Now let’s look at the real time 500 mb chart (also at 4am):
You can see that the orientation of the upper level winds is sharper, and pointing more up the coast, than out. Yes, it’s not a large difference, but it’s differences like this at the infancy of a storm that can change forecasts down the road.
Now let’s look at the 0z GFS upper air map at 4 am:
Also flatter, in fact a little more flat than the European, and definitely flatter than the current upper level pattern above. It’s no surprise then that the GFS pushes the storm even farther east and offshore when compared to the European (see above) at the same time:
So, we have a current 500 mb (or upper level wind field) which is pointing more up the coast than certainly the GFS forecast at this point in time, but more importantly, the European model, which brings the storm the closest to us. An interesting observation, and one that would favor a storm closer to the coast, and more snow as well, for eastern PA and NJ.

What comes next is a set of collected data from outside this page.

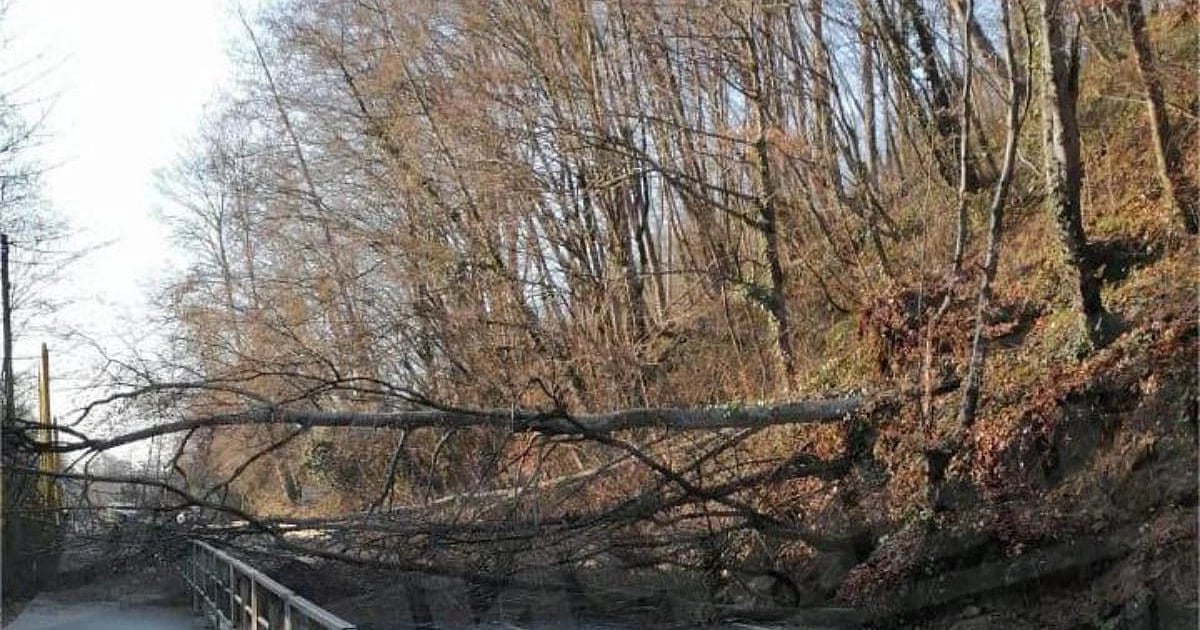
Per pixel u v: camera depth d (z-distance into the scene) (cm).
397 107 2931
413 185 2898
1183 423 1257
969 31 1741
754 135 2417
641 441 1888
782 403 1730
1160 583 1134
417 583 1658
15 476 1591
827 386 2100
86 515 1711
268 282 2980
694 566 1723
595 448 1906
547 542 1631
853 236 2330
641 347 2677
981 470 1434
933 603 1394
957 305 1852
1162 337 1348
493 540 1605
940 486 1477
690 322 2717
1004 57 2112
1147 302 1486
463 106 2756
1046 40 1512
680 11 2420
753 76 2367
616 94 2720
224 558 1577
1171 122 1834
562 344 2609
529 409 1666
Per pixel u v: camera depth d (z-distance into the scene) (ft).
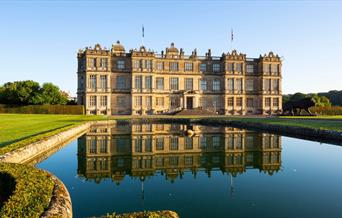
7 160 67.10
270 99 389.60
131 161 90.74
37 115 286.25
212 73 383.04
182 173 77.10
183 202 55.83
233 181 69.62
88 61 341.00
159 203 55.26
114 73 352.08
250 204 54.49
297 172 77.00
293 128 148.25
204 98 380.37
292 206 53.21
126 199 57.57
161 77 367.45
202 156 98.07
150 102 357.41
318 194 59.82
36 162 87.76
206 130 174.50
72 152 103.96
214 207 52.95
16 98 342.03
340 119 215.51
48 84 355.56
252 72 394.11
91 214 50.03
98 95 343.67
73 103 374.63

How about the pressure, strength of the low over the northern gulf? You can see that the low is about 1009 mb just SW of New Orleans, LA at 4 am:
Compare this to the GFS forecast at 4am, at about 1012 mb:
and the European at 7am, 3 hours later, with still a low of 1011-1012 mb:
Both have pressures slightly higher than what is actually happening at this point in time. Not a big difference, but something to watch.

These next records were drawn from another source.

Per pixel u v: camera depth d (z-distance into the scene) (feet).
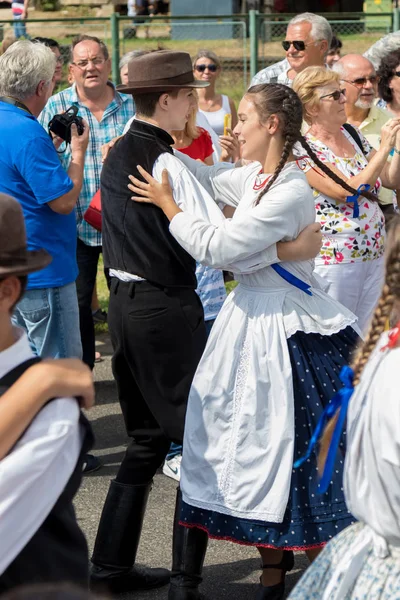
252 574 12.91
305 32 21.13
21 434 6.32
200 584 12.61
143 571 12.62
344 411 7.80
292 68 21.59
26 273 6.66
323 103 14.99
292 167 11.10
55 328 14.62
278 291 11.10
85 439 6.89
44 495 6.40
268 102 10.99
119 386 12.49
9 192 13.93
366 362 7.59
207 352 11.35
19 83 14.01
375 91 18.57
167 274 11.68
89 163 19.61
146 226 11.64
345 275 15.31
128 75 12.05
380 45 19.26
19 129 13.78
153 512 14.83
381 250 15.69
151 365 11.89
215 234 10.77
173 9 56.39
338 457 10.73
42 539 6.61
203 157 17.28
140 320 11.76
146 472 12.39
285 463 10.73
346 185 13.39
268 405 10.88
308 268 11.23
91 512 14.84
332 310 11.30
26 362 6.72
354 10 59.31
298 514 10.71
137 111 12.13
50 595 4.23
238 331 11.10
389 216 16.47
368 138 17.94
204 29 39.50
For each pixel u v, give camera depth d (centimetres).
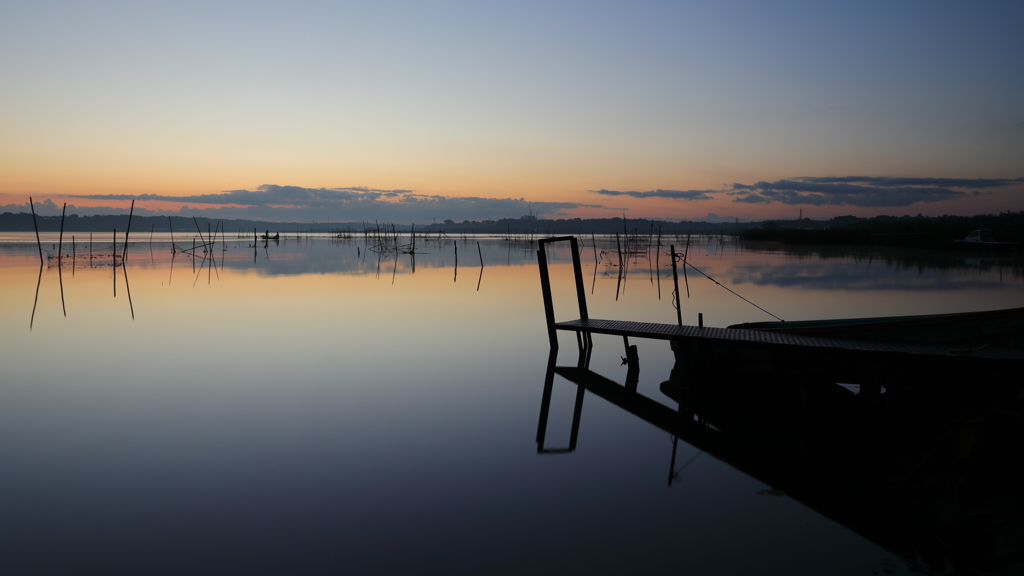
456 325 1585
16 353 1223
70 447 717
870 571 450
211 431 775
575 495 596
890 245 5947
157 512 553
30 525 527
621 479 638
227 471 648
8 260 3959
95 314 1730
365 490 604
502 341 1391
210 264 3828
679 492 603
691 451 722
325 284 2605
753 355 955
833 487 613
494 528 527
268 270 3366
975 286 2402
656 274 3189
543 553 485
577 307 1905
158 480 623
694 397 966
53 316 1694
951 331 804
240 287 2464
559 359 1228
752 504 573
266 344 1321
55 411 853
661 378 1093
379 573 456
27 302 1977
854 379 838
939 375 761
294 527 526
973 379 726
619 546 495
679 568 460
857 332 876
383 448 723
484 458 695
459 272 3316
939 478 571
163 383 1001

And finally, lets look at the current radar at 4:45 AM:
You can see that the southern precip shield is much larger than modeled (compare to the maps above), extending into the western half of Georgia, and even up into Kentucky. Additionally, precipitation to the north and west looks healthier than predicted by both models as well. Moisture is beginning to be drawn into the system from the Atlantic just NE of Jacksonville, FL in the form of thunderstorms.
In summary, we have upper level winds pointing more up the coast than out, favoring a storm track closer to the coast, more like the European model. We have a developing low slightly stronger than modeled. And we we have a more expansile precipitation field than forecasted. I’ll be watching all of these factors throughout the day. Current observations and comparisons with the modeled forecast will be critical. How much snow will we get? I think at least 6 inches is a good start in eastern PA, which includes the Lehigh Valley, with as much as foot in the eastern counties along the Delaware river, especially in northeast PA, and in northern New Jersey, IF things come together just right. Southeast Pennsylvania will see the least, with perhaps 3-4 inches in the city of Philadelphia an it’s immediate suburbs. Southern NJ and Delaware will see very little. These numbers can and will probably change, but regardless, this will be the biggest storm of the year for many here.